Patriarchat und Sexismus stehen demzufolge im reziproken Verhältnis zueinander — während Sexismus, eng an gesellschaftliche Diskurse verknüpft, »eine sexistische Weltanschauung« (Arndt 2020: 27) forciert, trägt das Patriarchat als »überzeitliches Herrschaftssystem« (Gerhard 2019: 227) zum Erhalt eben dieser Strukturen bei und so werden neben verschiedenen Gewaltformen auch strukturelle Machtkonstellationen und Formen der Kontrolle sichtbar, welche sich in den sozialisierten und politisierten Körpern der Frauen und Männer niederschlagen (vgl. Bourdieu 1997: 156ff.;186 ff.). In diesem historisch gewachsenen und auf Gegensätzen (Frau/Mann, Objekt/Subjekt) beruhendem System, kämpfen heute deshalb nicht nur Frauen für eine Gleichberechtigung der Geschlechter, sondern auch immer mehr Männer lehnen sich gegen das Patriarchat und die durch dieses System oft unsichtbar gewordenen (sexualisierten) Gewaltstrukturen auf, die letztlich alle Geschlechter und alle Sexualitäten betreffen (vgl. Arndt 2020: 24ff.; vgl. Bourdieu 1997: 210). So kämpft, wie zu Beginn erwähnt, jede der in dieser Ausstellung vorgestellten feministischen Initiativen und Gruppen gegen eben diese Strukturen.
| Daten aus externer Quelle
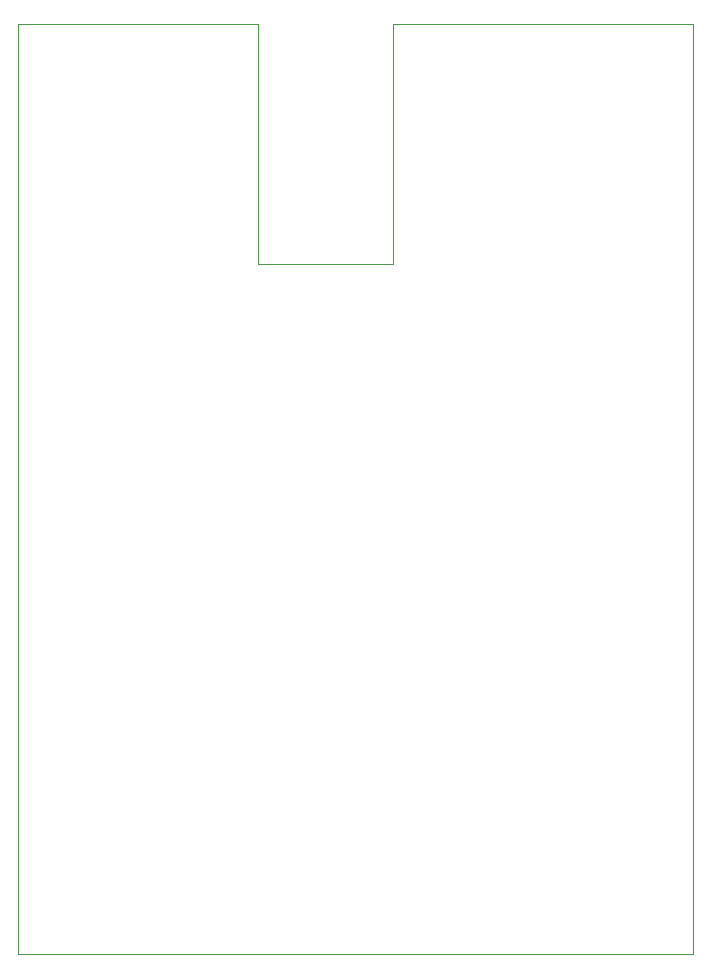
<source format=gbr>
%TF.GenerationSoftware,KiCad,Pcbnew,9.0.1*%
%TF.CreationDate,2026-01-07T21:00:54-05:00*%
%TF.ProjectId,mouse-micro,6d6f7573-652d-46d6-9963-726f2e6b6963,rev?*%
%TF.SameCoordinates,Original*%
%TF.FileFunction,Profile,NP*%
%FSLAX46Y46*%
G04 Gerber Fmt 4.6, Leading zero omitted, Abs format (unit mm)*
G04 Created by KiCad (PCBNEW 9.0.1) date 2026-01-07 21:00:54*
%MOMM*%
%LPD*%
G01*
G04 APERTURE LIST*
%TA.AperFunction,Profile*%
%ADD10C,0.100000*%
%TD*%
G04 APERTURE END LIST*
D10*
X166370000Y-48260000D02*
X166370000Y-127000000D01*
X129540000Y-68580000D02*
X140970000Y-68580000D01*
X140970000Y-48260000D02*
X166370000Y-48260000D01*
X109220000Y-48260000D02*
X129540000Y-48260000D01*
X140970000Y-68580000D02*
X140970000Y-48260000D01*
X129540000Y-48260000D02*
X129540000Y-68580000D01*
X109220000Y-127000000D02*
X109220000Y-48260000D01*
X166370000Y-127000000D02*
X109220000Y-127000000D01*
M02*

</source>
Im Fall der geschlechtersensiblen Jungen*arbeit geht es beispielsweise um die Aushandlung von Männlichkeit(en). guide und Care.Macht.Mehr setzen sich gegen die Verstrickung von geschlechterbasierten Rollenerwartungen und Chancen sowie Barrieren im Bereich der (Erwerbs-)Arbeitswelt ein. Das feministische Magazin Wepsert fördert Berichterstattung aus weiblichen und anderen marginalisierten Perspektiven, um Diskurshoheiten umzudeuten. Und in den Bereichen der Rechtssprechung, der Politik oder den alltäglichen Lebenswelten setzen sich Initiativen wie Ni Una Menos Munich, Antisexistische Aktion München (ASAM), Netzwerkfrauen-Bayern, Slutwalk und catcallsofmuc gegen sexualisierte, sexistische und patriarchale Gewalt ein.

 

Literatur:
Arndt, Susan (2020): Sexismus*. Geschichte einer Unterdrückung. München.
Bourdieu, Pierre (1997): Die männliche Herrschaft. In: Dölling, Irene; Krais, Beate (Hrsg): Ein alltägliches Spiel. Geschlechterkonstruktion in der sozialen Praxis. Frankfurt a. M., S. 218-230.
Gerhard, Ute (2019): Patriarchat – Patriarchalismus: Kampfparole und analytisches Konzept. In: Kortendiek, Beate; Riegraf, Birgit; Sabisch-Fechtelpeter,
Katja (Hrsg.): Handbuch Interdisziplinäre Geschlechterforschung. Wiesbaden, S.221-230.